Special Olympics Jamaica's (SOJ) male team made a loud statement heading into the semi-finals of the Unified Football Cup after a resounding 10-0 beating of Singapore on Thursday at Schoolcraft College in Michigan to wrap up group stage proceedings.
Dillion Richards, who has scored in every game so far, notched a hat-trick for the Jamaicans. Kemar Jones, Geovanni Britton, Rolando Redman, Ashanie Kennedy, Jerome Lindo, Ellis Guscott, and Akeem Dacosta were the other scorers.
Jamaica, guided by Head Coach Shane Richards, finished the group stage with an unblemished record after previously defeating Paraguay 4-0, Romania 3-0, and Saudi Arabia 3-0.
Late on Thursday, the SOJ male team was scheduled to face Morocco at Schoolcraft College.
"It was an excellent group with some really good performances from the boys. Scoring 20 goals while conceding none speaks volumes of how well they did. We are ready for any team that will meet us in the division one semi-final," said Fadil Lee, the SOJ football team assistant coach.
At the inaugural Unified Cup in Chicago in 2018, Jamaica's male team had an impressive run en route to losing 0-1 to France in the Division Two final.
On Thursday, Lee had special praise for the players with intellectual disabilities, whom he felt outdid their unified partners against Singapore.
"The final group game exemplified the true meaning of inclusion as the athletes [with disabilities] outshone the partners," he told the Jamaica Observer.
Team Caribbean, comprising female players from Aruba, Haiti, Jamaica, and The Bahamas, were also in action at the Unified Cup on Thursday, going down 0-2 to Slovakia's female side at The Corner Ballpark.
Slovakia's strikes came from Tatiana Sirejova and Zora Obertova.
In the group stage, the Caribbean females ended 0-0 with Slovakia before losing 0-7 to Guatemala on Monday. However, they had rebounded to clip Namibia 2-1 on Tuesday.
The unified sports programme, a focus of the Special Olympics movement, combines people with intellectual disabilities and those without disabilities in training and competition.
Through sport activities and competition, the Special Olympics International movement aims to break down barriers that exclude people with intellectual disabilities, such as autism and Down syndrome, from mainstream society.
The disabilities can either be acquired or genetic, and can also include cases of cerebral palsy, traumatic brain injury, and some cases of developmental delay.

*Data for analysis*
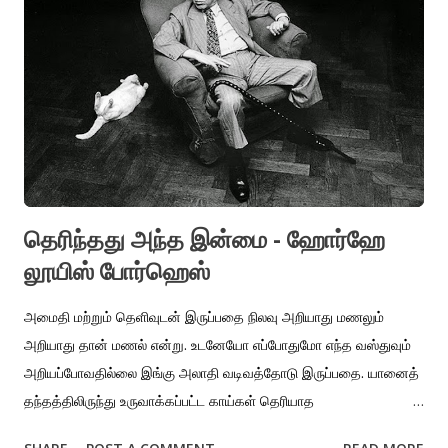
தனிமையின் பாதைக்குள் விடும் சாப்ளினின் அம்மாதானே அவருக்குப்
பெரிய தூண்டுதல். நான், எட்டாவது படிக்கும் போது காலாண்டு
விடுமுறையின் அக்குறிப்பிட்ட தினத்தின் இரவில், கடலின் மேல் நான்
பார்த்த நிலவு ஞாபகம் வருகிறது. அன்று காலை அப்பா வுக்கும்
அம்மாவுக்கும் ஏதோ சண்டை. இயல்பானதைவிட அன்று கூடுதல்.
அம்மா அப்பாவிடம் நிறைய அடிகள் வாங்கியிருந்தாள். இடையில் புகுந்த
எனக்கும்...
தெரிந்தது அந்த இன்மை - ஹோர்ஹே
லூயிஸ் போர்ஹெஸ்
அமைதி மற்றும் தெளிவுடன் இருப்பதை நிலவு அறியாது மணலும்
அறியாது தான் மணல் என்று. உடனேயோ எப்போதுமோ எந்த வஸ்துவும்
அறியப்போவதில்லை இங்கு அலாதி வடிவத்தோடு இருப்பதை. யானைத்
தந்தத்திலிருந்து உருவாக்கப்பட்ட காய்கள் தெரியாத
சதுரங்கத்திலிருந்து மிகத் தொலைவில் உள்ளன அவற்றை வழிநடத்தும்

*Task goal*
Write out the part of the article on Special Olympics Jamaica's football team that begins at the words "Team Caribbean, comprising" and stops after "and Zora Obertova.". None of the material is needed here.

*Exercise answer*
Team Caribbean, comprising female players from Aruba, Haiti, Jamaica, and The Bahamas, were also in action at the Unified Cup on Thursday, going down 0-2 to Slovakia's female side at The Corner Ballpark.
Slovakia's strikes came from Tatiana Sirejova and Zora Obertova.